The Old Testament reading set for Morning
Prayer today was Ezekiel 12:1-16. In it, the exile Ezekiel is instructed
to act out the experience of being an exile before a community of exiles, in
carrying an exile’s baggage and digging through the city wall.
When our marriage breaks down, when our kid
gets given that life-changing diagnosis, when we are made redundant or our home
is repossessed, and in countless other such ways, we find ourselves, in a
sense, exiles. No longer living in the life we had known, up till then, and
unable ever to go back to the time before.

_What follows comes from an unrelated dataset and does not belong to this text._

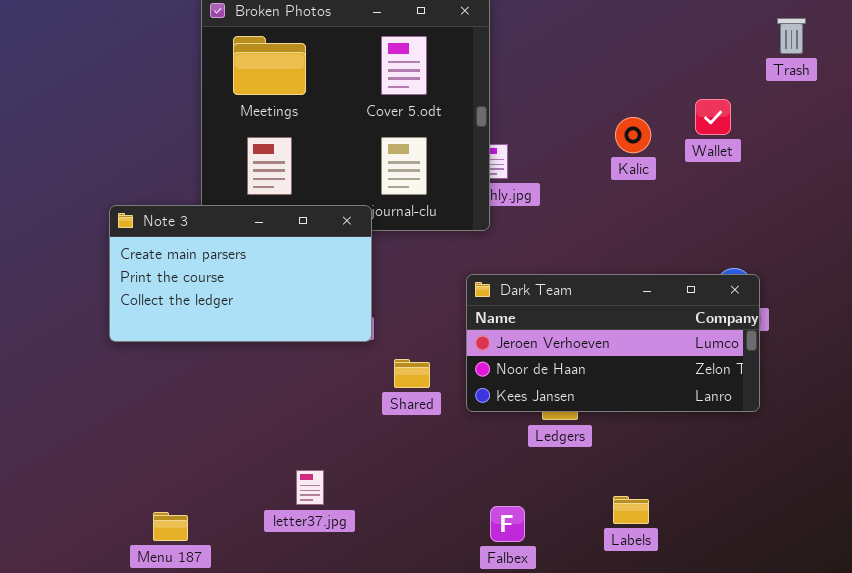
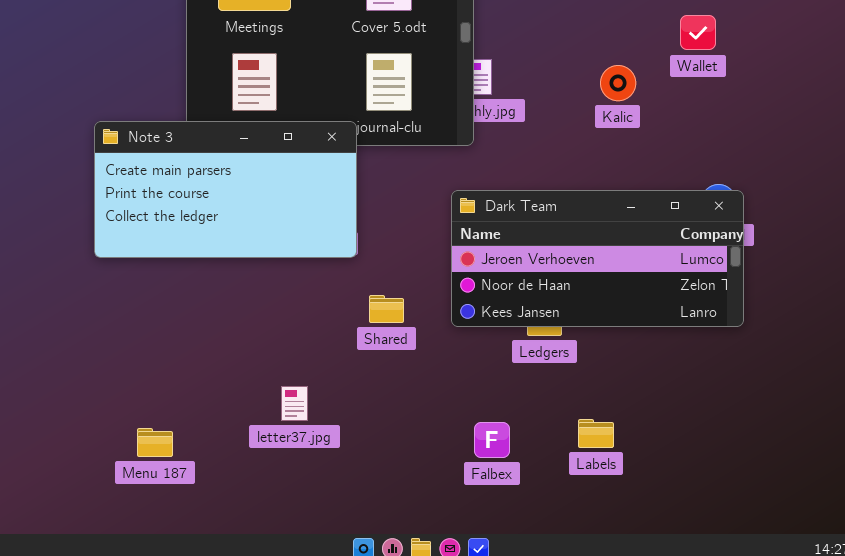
Kalic: [615,117,651,153] -> [600,65,636,101], moved
Shared: [394,359,430,388] -> [369,295,404,323], moved
Labels: [613,496,649,524] -> [578,419,614,448], moved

And, despite the fact that we are surrounded
by other exiles—for marriages break down, children die before their time,
careers are lost, and so it goes on, all the time, all around us—we find
ourselves invisible, the other exiles studiously failing to see us. To
acknowledge our exile’s baggage—for to do so would be a painful reminder of
their own. To acknowledge the sheer hard work of grief, the needing to find our
own way through it, the habitual path and practice of others simply blocked to
us at least for now.
God says to Ezekiel, they might notice, or
perhaps they won’t. Do it anyway. Carry your baggage and dig your way through
the wall. I see you. I will give you strength. You shall find me in that place,
and, with me, what is needful for the moment. And, in time, new life.